Two commemorations of events in the short history of the Jewish-Arab conflict will take place this week, which, ironically enough, also marked the 40th anniversary of the Camp David agreement: Friday marks the first anniversary of the Marches of Return, those weekly riots along the Gaza Strip border which resulted in about 200 dead and close to 20,000 injured—85% of whom were estimated to have been paid by Hamas and the Islamic Jihad; then Saturday marks the 23rd anniversary of Land Day, commemorating the 1976 clash between Israeli Arabs and the Rabin government over the latter’s plans to expropriate state-owned land.
It’s the very definition of a gunpowder keg, two in this case, and it follows a week of alarming clashes between Gaza terrorists and the IDF which included a long-range rocket destroying a home in Israel’s Sharon region near Tel Aviv, and IDF retaliatory bombings of vital terrorist assets across the Gaza Strip.
Israeli security officials are expecting all of this to blow up this weekend, unless Hamas and the Jihad take meaningful, active steps to prevent it. Indeed, in this equation only one side appears to have a choice: the Arabs. Because, should violence erupt on schedule, Prime Minister and Defense Minister Benjamin Netanyahu will have no choice. Less than two weeks from the April 9 election, which will decide his political future, Bibi cannot appear to be appeasing the enemy. He is already being torn apart by Naftali Bennett inside the tent, and Benny Gantz and Avi Gabai who are circling the tent from the outside.
Netanyahu and IDF Chief of Staff Lieutenant General Aviv Kochavi and the command staff spent Tuesday in meetings that resulted, for now, in amassing firepower around the Strip and calling in the reserves. Should war become inevitable, the needed troops will all be in place. Lt. Gen.
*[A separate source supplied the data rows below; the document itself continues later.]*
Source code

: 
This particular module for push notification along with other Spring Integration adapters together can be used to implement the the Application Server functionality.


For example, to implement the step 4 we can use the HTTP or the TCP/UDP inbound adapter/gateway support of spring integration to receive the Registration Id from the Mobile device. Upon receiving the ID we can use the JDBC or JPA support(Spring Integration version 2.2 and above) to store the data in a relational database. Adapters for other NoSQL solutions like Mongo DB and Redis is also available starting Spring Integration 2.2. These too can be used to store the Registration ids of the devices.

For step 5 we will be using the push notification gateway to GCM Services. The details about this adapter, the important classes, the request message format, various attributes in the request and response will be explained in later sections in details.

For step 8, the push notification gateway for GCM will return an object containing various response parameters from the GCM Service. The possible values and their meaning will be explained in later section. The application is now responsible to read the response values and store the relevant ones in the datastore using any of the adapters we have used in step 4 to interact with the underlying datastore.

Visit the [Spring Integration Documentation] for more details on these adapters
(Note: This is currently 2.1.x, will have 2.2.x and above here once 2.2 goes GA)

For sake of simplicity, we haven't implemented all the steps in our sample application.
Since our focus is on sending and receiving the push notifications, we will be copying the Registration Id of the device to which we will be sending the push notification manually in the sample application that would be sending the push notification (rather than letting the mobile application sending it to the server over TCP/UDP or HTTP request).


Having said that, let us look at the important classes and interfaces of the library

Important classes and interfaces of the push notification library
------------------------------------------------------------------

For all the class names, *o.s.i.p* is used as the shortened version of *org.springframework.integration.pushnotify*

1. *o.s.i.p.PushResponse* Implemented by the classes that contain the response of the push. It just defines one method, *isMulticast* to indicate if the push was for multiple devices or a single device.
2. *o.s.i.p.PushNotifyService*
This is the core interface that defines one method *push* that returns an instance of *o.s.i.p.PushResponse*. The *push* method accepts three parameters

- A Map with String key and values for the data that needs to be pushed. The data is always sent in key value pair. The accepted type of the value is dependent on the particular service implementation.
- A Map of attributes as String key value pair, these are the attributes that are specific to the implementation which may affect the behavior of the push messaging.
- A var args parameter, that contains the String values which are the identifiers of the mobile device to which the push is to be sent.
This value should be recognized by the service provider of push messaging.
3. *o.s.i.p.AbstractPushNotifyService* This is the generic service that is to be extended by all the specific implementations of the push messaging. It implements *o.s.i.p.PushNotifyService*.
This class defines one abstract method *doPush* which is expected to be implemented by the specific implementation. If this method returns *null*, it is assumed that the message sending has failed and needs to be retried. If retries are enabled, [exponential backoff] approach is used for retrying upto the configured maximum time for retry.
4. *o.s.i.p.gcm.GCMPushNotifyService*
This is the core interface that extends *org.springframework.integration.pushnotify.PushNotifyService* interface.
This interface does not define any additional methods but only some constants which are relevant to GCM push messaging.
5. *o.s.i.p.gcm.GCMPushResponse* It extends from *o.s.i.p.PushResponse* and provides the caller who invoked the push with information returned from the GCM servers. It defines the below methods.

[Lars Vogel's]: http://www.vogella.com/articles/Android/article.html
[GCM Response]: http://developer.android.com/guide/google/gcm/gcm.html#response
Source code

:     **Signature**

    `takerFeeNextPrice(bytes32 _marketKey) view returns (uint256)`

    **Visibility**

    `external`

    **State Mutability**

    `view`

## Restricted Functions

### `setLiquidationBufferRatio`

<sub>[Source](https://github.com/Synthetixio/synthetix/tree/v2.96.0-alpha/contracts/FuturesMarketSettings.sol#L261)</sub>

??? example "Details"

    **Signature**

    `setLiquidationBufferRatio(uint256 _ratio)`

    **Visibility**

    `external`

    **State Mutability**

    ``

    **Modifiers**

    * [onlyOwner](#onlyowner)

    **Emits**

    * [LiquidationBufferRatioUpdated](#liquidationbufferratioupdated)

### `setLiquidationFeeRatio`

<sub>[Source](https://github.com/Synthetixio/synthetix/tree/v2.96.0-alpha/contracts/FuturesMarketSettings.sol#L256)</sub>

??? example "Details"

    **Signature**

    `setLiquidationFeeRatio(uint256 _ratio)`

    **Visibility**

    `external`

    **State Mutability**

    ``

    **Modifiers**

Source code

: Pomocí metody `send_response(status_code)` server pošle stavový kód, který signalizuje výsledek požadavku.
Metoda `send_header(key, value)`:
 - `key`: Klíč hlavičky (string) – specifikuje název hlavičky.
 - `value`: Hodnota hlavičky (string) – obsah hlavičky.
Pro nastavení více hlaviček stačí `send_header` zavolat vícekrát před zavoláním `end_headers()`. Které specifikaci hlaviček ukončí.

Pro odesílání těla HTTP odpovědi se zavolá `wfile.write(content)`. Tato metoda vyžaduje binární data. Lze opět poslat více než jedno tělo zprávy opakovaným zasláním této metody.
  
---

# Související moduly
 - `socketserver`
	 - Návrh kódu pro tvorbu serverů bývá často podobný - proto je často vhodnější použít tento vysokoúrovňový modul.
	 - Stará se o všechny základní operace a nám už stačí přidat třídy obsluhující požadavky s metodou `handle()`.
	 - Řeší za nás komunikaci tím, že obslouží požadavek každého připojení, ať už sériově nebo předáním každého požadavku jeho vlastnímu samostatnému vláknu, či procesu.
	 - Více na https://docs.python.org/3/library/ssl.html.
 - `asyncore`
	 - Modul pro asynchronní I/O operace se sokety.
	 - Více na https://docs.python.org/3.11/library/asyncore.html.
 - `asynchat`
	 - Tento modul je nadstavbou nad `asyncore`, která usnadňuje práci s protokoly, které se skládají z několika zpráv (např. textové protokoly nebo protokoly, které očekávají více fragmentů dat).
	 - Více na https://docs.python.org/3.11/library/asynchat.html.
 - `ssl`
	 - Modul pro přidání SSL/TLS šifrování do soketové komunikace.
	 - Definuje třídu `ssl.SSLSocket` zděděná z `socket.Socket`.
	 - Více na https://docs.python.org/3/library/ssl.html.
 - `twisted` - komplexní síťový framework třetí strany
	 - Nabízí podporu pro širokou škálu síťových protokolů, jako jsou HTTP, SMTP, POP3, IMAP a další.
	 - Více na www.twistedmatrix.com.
Kochavi so far has been more aggressive than his predecessor, Gadi Eizenkot, who allowed for long lags between Arab attacks and IDF retaliation, frustration the nation and confusing the troops. Should there be a clash, Kochavi is more likely to inflict great pain on the Strip.
Tuesday also saw a string of minor Arab provocations: a rocket over Ashkelon; a group of Arabs who crossed the border to set fire to an abandoned IDF post and raise the Palestinian flag; and dozens of balloon clusters carrying explosive charges into Israel, at least four of which started fires in Israeli settlements. On Wednesday Israeli schools near Gaza have opened as usual – a sign that the security apparatus is not expecting serious clashes today.
However, on Wednesday morning Ma’an reported that four youths were shot dead in clashes with Israeli forces in the Deheisheh refugee camp south of Bethlehem, reminding us that danger lurks not only in Gaza this weekend.
Despite his hurried departure from the US on Monday, Netanyahu did not assemble his security cabinet, most likely because he was reluctant to give his nemesis Naftali Bennett, who keeps demanding the role of defense minister, to lecture the PM in his newly adapted, take-no-prisoners style, like this recent post:
“I said from the morning that whoever runs away from terrorism – terrorism pursues him, and that’s exactly what happened. […] I call on Prime Minister Netanyahu to defeat Hamas and not allow it to turn the residents of the south into Hamas hostages. We know what needs to be done and how it should be done. I call on the prime minister – give the IDF the order to neutralize and defeat Hamas.”